TASK: Return the records below in full. Keep every word exact and skip the images.

((

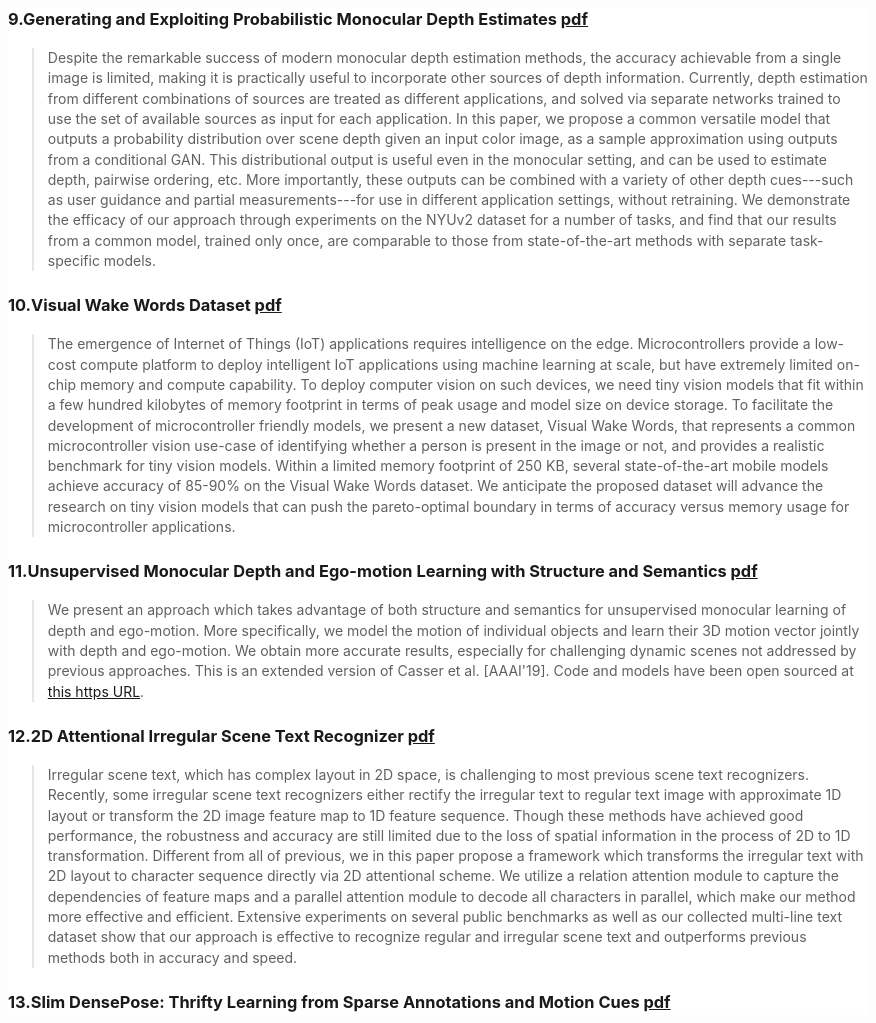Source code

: ### 9.Generating and Exploiting Probabilistic Monocular Depth Estimates  [ pdf ](https://arxiv.org/pdf/1906.05739.pdf)
>  Despite the remarkable success of modern monocular depth estimation methods, the accuracy achievable from a single image is limited, making it is practically useful to incorporate other sources of depth information. Currently, depth estimation from different combinations of sources are treated as different applications, and solved via separate networks trained to use the set of available sources as input for each application. In this paper, we propose a common versatile model that outputs a probability distribution over scene depth given an input color image, as a sample approximation using outputs from a conditional GAN. This distributional output is useful even in the monocular setting, and can be used to estimate depth, pairwise ordering, etc. More importantly, these outputs can be combined with a variety of other depth cues---such as user guidance and partial measurements---for use in different application settings, without retraining. We demonstrate the efficacy of our approach through experiments on the NYUv2 dataset for a number of tasks, and find that our results from a common model, trained only once, are comparable to those from state-of-the-art methods with separate task-specific models. 
### 10.Visual Wake Words Dataset  [ pdf ](https://arxiv.org/pdf/1906.05721.pdf)
>  The emergence of Internet of Things (IoT) applications requires intelligence on the edge. Microcontrollers provide a low-cost compute platform to deploy intelligent IoT applications using machine learning at scale, but have extremely limited on-chip memory and compute capability. To deploy computer vision on such devices, we need tiny vision models that fit within a few hundred kilobytes of memory footprint in terms of peak usage and model size on device storage. To facilitate the development of microcontroller friendly models, we present a new dataset, Visual Wake Words, that represents a common microcontroller vision use-case of identifying whether a person is present in the image or not, and provides a realistic benchmark for tiny vision models. Within a limited memory footprint of 250 KB, several state-of-the-art mobile models achieve accuracy of 85-90% on the Visual Wake Words dataset. We anticipate the proposed dataset will advance the research on tiny vision models that can push the pareto-optimal boundary in terms of accuracy versus memory usage for microcontroller applications. 
### 11.Unsupervised Monocular Depth and Ego-motion Learning with Structure and Semantics  [ pdf ](https://arxiv.org/pdf/1906.05717.pdf)
>  We present an approach which takes advantage of both structure and semantics for unsupervised monocular learning of depth and ego-motion. More specifically, we model the motion of individual objects and learn their 3D motion vector jointly with depth and ego-motion. We obtain more accurate results, especially for challenging dynamic scenes not addressed by previous approaches. This is an extended version of Casser et al. [AAAI'19]. Code and models have been open sourced at <a class="link-external link-https" href="https://sites.google.com/corp/view/struct2depth" rel="external noopener nofollow">this https URL</a>. 
### 12.2D Attentional Irregular Scene Text Recognizer  [ pdf ](https://arxiv.org/pdf/1906.05708.pdf)
>  Irregular scene text, which has complex layout in 2D space, is challenging to most previous scene text recognizers. Recently, some irregular scene text recognizers either rectify the irregular text to regular text image with approximate 1D layout or transform the 2D image feature map to 1D feature sequence. Though these methods have achieved good performance, the robustness and accuracy are still limited due to the loss of spatial information in the process of 2D to 1D transformation. Different from all of previous, we in this paper propose a framework which transforms the irregular text with 2D layout to character sequence directly via 2D attentional scheme. We utilize a relation attention module to capture the dependencies of feature maps and a parallel attention module to decode all characters in parallel, which make our method more effective and efficient. Extensive experiments on several public benchmarks as well as our collected multi-line text dataset show that our approach is effective to recognize regular and irregular scene text and outperforms previous methods both in accuracy and speed. 
### 13.Slim DensePose: Thrifty Learning from Sparse Annotations and Motion Cues  [ pdf ](https://arxiv.org/pdf/1906.05706.pdf)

))

SOLUTION TO THIS TASK:
Source code

: ### 9.Generating and Exploiting Probabilistic Monocular Depth Estimates  [ pdf ](https://arxiv.org/pdf/1906.05739.pdf)
>  Despite the remarkable success of modern monocular depth estimation methods, the accuracy achievable from a single image is limited, making it is practically useful to incorporate other sources of depth information. Currently, depth estimation from different combinations of sources are treated as different applications, and solved via separate networks trained to use the set of available sources as input for each application. In this paper, we propose a common versatile model that outputs a probability distribution over scene depth given an input color image, as a sample approximation using outputs from a conditional GAN. This distributional output is useful even in the monocular setting, and can be used to estimate depth, pairwise ordering, etc. More importantly, these outputs can be combined with a variety of other depth cues---such as user guidance and partial measurements---for use in different application settings, without retraining. We demonstrate the efficacy of our approach through experiments on the NYUv2 dataset for a number of tasks, and find that our results from a common model, trained only once, are comparable to those from state-of-the-art methods with separate task-specific models. 
### 10.Visual Wake Words Dataset  [ pdf ](https://arxiv.org/pdf/1906.05721.pdf)
>  The emergence of Internet of Things (IoT) applications requires intelligence on the edge. Microcontrollers provide a low-cost compute platform to deploy intelligent IoT applications using machine learning at scale, but have extremely limited on-chip memory and compute capability. To deploy computer vision on such devices, we need tiny vision models that fit within a few hundred kilobytes of memory footprint in terms of peak usage and model size on device storage. To facilitate the development of microcontroller friendly models, we present a new dataset, Visual Wake Words, that represents a common microcontroller vision use-case of identifying whether a person is present in the image or not, and provides a realistic benchmark for tiny vision models. Within a limited memory footprint of 250 KB, several state-of-the-art mobile models achieve accuracy of 85-90% on the Visual Wake Words dataset. We anticipate the proposed dataset will advance the research on tiny vision models that can push the pareto-optimal boundary in terms of accuracy versus memory usage for microcontroller applications. 
### 11.Unsupervised Monocular Depth and Ego-motion Learning with Structure and Semantics  [ pdf ](https://arxiv.org/pdf/1906.05717.pdf)
>  We present an approach which takes advantage of both structure and semantics for unsupervised monocular learning of depth and ego-motion. More specifically, we model the motion of individual objects and learn their 3D motion vector jointly with depth and ego-motion. We obtain more accurate results, especially for challenging dynamic scenes not addressed by previous approaches. This is an extended version of Casser et al. [AAAI'19]. Code and models have been open sourced at <a class="link-external link-https" href="https://sites.google.com/corp/view/struct2depth" rel="external noopener nofollow">this https URL</a>. 
### 12.2D Attentional Irregular Scene Text Recognizer  [ pdf ](https://arxiv.org/pdf/1906.05708.pdf)
>  Irregular scene text, which has complex layout in 2D space, is challenging to most previous scene text recognizers. Recently, some irregular scene text recognizers either rectify the irregular text to regular text image with approximate 1D layout or transform the 2D image feature map to 1D feature sequence. Though these methods have achieved good performance, the robustness and accuracy are still limited due to the loss of spatial information in the process of 2D to 1D transformation. Different from all of previous, we in this paper propose a framework which transforms the irregular text with 2D layout to character sequence directly via 2D attentional scheme. We utilize a relation attention module to capture the dependencies of feature maps and a parallel attention module to decode all characters in parallel, which make our method more effective and efficient. Extensive experiments on several public benchmarks as well as our collected multi-line text dataset show that our approach is effective to recognize regular and irregular scene text and outperforms previous methods both in accuracy and speed. 
### 13.Slim DensePose: Thrifty Learning from Sparse Annotations and Motion Cues  [ pdf ](https://arxiv.org/pdf/1906.05706.pdf)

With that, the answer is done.